*Instructions to follow*
Gather every line in the material below that contains the string "qUnion", matching case exactly.
**** Materials provided ****
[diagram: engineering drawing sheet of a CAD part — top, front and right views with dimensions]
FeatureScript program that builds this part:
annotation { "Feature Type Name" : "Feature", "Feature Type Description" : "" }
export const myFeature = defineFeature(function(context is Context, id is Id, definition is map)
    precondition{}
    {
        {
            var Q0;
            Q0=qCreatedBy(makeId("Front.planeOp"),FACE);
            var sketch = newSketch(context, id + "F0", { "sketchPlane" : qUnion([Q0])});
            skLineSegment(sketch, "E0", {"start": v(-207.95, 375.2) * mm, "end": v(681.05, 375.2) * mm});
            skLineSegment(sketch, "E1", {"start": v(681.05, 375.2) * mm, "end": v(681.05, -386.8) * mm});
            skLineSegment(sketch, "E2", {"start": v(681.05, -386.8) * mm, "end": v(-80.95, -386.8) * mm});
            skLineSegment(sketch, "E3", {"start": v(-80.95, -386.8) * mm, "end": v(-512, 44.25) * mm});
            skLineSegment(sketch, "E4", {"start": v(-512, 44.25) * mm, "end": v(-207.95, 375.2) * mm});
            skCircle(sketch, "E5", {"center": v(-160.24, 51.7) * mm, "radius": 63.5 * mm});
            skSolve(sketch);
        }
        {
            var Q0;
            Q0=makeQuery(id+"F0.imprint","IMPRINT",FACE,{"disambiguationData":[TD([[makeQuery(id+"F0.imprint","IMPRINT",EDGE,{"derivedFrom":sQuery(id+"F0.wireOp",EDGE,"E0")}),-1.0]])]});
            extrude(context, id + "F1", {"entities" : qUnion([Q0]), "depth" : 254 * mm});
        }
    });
****
*Solution*
            var sketch = newSketch(context, id + "F0", { "sketchPlane" : qUnion([Q0])});
            extrude(context, id + "F1", {"entities" : qUnion([Q0]), "depth" : 254 * mm});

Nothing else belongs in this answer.